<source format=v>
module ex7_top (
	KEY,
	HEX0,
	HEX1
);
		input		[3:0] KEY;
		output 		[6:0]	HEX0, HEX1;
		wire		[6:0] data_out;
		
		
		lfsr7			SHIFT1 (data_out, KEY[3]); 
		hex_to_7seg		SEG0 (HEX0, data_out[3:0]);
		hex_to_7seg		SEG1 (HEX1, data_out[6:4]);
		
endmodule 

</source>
* * *
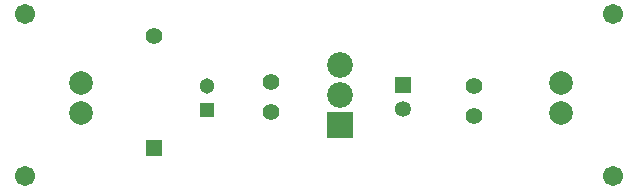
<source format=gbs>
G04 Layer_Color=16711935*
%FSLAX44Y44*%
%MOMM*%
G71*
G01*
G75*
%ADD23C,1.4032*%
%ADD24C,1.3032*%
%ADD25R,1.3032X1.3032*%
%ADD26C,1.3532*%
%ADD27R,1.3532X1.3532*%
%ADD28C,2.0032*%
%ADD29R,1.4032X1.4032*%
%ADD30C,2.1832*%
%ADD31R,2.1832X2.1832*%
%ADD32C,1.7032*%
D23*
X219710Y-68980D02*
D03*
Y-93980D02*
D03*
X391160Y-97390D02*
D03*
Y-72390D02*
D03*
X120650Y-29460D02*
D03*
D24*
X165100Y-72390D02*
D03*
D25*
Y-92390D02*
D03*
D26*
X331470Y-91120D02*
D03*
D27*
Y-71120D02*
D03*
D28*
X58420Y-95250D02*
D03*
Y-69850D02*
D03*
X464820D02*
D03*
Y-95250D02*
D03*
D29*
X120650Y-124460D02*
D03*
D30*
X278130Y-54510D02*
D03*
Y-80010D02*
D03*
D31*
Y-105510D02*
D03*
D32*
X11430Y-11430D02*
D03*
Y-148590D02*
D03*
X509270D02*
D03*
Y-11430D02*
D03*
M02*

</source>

* _Work request_:
From the records, determine the number of lines holding the word "source", and state that number only.

* _Reply_:
4